Your skepticism is my opportunity.

Here’s what modern marketers missed: the history of marketing and advertising is the history of silver bullets.

When Edward Bernays convinced feminists to smoke cigarettes, he found the silver bullet.

When Wheaties created the first jingle, they found their silver bullet.

When AirBnB integrated with Craigslist to steal their community, they found their silver bullet.

When Dropbox offered free storage if you referred others, they found their silver bullet.

Bernays found the right message; Wheaties and AirBnB found the right medium; Dropbox found the right mechanism.

Earlier this month I attended a Startup Weekend, and half of the pitches were new communities.

Nearly everyone wants to join a community; nearly every entrepreneur wants to create a community; nearly every community will eventually fail.

The upside: within each community is a new medium where your customers might exist. Searching for new mediums is one key facet of effective marketing, because most mediums start out as a place full of high trust early adopters with zero advertising.

The other facet is mechanisms. A year ago Instagram was a medium where you had to manually post every photo and could not directly sell. Now you can autopost from your desktop and offer buy now options.

On average, each day yields three new APIs. Every API has potential to be a new medium, or mechanism, or both.

When Zappos started, they thrashed while attempting to dropship product, and only took off when they brought inventory in-house.

Now their acquirer, Amazon, makes it possible for anyone to launch a product business and grow to six figures revenue in a few months. Meanwhile the collapse of container shipping makes the cost of importing from China move toward zero.
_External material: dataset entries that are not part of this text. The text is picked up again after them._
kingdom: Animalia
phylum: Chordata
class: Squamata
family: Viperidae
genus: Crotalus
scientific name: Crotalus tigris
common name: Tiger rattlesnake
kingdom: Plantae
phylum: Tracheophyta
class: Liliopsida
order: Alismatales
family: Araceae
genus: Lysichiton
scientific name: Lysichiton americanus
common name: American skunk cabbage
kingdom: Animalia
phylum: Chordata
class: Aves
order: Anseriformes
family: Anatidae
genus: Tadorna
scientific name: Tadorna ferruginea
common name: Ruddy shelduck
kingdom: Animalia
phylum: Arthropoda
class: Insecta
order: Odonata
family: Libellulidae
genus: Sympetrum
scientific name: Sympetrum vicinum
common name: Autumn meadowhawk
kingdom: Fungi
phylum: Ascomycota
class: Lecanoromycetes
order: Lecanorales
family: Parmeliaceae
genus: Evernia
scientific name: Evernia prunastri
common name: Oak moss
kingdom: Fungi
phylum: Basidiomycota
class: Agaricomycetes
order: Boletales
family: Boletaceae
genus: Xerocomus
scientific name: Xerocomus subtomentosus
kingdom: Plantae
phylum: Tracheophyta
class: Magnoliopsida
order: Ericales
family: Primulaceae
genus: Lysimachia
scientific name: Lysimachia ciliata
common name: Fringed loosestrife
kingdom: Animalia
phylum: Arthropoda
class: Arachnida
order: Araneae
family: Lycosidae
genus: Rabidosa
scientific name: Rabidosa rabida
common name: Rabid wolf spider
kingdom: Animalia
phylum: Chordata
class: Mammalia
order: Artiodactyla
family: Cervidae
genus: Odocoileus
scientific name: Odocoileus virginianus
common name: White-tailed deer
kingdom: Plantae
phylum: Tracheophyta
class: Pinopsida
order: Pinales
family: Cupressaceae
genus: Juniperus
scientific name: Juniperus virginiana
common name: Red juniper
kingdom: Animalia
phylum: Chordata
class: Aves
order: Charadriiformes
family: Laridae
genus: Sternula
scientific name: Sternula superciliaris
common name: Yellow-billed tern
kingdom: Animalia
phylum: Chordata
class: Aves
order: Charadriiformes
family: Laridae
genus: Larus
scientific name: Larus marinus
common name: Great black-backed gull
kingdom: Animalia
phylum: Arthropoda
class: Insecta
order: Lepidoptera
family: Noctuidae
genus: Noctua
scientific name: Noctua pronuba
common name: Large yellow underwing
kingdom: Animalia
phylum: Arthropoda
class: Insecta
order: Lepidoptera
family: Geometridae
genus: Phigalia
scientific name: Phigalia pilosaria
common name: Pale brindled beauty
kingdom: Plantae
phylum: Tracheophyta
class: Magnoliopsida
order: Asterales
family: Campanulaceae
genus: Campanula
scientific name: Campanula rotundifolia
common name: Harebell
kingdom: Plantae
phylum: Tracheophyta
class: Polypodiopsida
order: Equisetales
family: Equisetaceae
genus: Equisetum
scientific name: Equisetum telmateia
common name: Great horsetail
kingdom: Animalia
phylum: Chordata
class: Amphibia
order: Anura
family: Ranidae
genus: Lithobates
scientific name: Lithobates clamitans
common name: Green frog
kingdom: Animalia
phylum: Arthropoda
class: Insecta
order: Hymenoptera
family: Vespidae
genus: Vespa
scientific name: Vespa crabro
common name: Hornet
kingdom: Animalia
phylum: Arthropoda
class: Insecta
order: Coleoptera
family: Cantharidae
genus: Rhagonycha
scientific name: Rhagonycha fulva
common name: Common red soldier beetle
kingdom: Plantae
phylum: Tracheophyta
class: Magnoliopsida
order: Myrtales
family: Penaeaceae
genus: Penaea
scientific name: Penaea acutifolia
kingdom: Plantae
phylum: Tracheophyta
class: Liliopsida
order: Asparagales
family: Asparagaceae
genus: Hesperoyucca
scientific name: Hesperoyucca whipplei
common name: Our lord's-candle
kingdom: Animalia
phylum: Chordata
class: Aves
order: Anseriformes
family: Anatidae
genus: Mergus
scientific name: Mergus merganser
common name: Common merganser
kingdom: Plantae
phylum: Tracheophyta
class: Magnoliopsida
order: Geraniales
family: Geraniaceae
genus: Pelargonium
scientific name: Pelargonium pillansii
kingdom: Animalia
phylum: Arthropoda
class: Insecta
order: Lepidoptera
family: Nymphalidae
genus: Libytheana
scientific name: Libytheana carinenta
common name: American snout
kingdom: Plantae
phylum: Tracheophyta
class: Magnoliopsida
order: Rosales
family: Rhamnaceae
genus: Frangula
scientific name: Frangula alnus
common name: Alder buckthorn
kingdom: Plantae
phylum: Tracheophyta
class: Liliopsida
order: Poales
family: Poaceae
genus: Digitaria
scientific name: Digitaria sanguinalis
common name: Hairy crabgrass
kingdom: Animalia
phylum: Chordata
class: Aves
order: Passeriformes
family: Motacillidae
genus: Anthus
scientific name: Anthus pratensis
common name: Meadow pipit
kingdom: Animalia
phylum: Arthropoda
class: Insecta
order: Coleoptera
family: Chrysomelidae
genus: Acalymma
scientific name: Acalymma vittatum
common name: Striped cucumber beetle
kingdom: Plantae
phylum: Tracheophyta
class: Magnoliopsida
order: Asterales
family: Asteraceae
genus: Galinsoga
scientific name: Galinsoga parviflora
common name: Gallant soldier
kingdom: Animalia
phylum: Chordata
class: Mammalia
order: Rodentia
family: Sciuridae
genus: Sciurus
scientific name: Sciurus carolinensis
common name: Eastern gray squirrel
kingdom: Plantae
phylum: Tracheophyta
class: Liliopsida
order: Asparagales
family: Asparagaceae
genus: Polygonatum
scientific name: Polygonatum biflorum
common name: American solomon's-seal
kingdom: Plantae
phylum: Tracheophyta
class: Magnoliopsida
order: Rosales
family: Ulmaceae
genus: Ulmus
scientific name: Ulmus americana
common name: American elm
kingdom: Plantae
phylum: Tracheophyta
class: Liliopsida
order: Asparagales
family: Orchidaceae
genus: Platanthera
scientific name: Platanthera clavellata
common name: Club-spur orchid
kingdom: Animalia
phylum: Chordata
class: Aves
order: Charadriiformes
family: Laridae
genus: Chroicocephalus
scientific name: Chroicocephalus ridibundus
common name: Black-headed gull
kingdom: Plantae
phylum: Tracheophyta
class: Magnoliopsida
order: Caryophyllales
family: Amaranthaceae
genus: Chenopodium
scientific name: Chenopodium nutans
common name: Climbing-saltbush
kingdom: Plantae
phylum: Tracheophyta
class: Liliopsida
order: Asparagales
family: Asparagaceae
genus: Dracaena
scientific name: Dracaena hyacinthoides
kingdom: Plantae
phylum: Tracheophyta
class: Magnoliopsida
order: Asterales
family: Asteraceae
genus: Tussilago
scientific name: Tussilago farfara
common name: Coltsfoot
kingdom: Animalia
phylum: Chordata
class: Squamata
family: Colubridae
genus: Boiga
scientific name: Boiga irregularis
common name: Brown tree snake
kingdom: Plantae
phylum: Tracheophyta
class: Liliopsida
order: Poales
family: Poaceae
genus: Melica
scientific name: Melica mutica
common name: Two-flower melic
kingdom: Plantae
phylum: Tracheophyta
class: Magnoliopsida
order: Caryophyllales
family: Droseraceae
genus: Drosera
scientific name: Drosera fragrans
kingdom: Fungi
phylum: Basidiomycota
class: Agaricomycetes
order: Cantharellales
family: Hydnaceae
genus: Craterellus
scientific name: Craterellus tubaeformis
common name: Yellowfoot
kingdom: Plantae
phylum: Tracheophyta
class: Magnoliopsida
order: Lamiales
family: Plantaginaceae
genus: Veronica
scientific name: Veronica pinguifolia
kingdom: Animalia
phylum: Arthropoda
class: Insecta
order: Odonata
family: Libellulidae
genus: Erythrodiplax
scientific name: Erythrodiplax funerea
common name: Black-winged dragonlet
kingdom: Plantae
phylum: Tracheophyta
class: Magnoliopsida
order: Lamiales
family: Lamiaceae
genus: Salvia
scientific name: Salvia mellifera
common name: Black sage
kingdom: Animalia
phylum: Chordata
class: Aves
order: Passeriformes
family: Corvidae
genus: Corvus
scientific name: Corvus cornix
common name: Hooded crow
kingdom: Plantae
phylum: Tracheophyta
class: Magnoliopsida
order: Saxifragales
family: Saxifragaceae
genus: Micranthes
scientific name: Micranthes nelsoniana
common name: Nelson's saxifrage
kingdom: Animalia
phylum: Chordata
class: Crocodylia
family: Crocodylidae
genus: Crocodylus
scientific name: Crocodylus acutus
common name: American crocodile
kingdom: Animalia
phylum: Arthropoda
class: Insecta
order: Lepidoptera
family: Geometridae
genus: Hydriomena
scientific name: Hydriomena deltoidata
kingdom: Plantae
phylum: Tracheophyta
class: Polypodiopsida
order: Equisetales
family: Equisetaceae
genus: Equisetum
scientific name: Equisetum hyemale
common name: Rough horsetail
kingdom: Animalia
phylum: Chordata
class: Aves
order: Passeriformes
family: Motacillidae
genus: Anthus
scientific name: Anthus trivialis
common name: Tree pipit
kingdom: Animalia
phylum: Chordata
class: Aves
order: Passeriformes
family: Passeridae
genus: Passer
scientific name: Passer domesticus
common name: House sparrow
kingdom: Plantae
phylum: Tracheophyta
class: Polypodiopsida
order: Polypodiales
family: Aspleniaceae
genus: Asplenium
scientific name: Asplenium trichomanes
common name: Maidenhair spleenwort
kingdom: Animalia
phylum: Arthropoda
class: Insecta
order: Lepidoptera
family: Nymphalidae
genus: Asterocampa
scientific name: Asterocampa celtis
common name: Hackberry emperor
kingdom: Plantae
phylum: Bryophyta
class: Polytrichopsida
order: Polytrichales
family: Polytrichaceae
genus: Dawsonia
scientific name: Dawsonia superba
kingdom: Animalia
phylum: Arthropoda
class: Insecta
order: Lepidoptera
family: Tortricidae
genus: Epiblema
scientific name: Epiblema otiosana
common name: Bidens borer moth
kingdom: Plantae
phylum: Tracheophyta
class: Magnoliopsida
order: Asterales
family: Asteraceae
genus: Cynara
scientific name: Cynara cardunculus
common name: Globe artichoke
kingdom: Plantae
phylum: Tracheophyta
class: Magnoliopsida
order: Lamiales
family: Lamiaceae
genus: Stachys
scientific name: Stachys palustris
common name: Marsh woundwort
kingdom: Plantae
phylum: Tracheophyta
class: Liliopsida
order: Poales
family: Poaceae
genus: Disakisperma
When mechanisms change, companies poised to adapt can make millions.

So silver bullets exist, but not for you.

Your marketing is probably following the principles of a software company founded last decade. You think you’ll win if you can just publish enough blog posts, cover the three major social media channels, and send automated follow up emails to cold prospects.

This can work in a permanently fragmented market: you need only move a bit faster than everyone else. Execution becomes the constraint.

In software, winners tend to dominate the market, because their margins combined with a larger market share enable far higher investments in more marketing.

It turns out brand advertising actually works, if you can spend 10x more than your competitors.

So you can focus on grinding it out, but if you don’t have 10x budget, if you want to grow faster, you need an unfair advantage. You need silver bullets.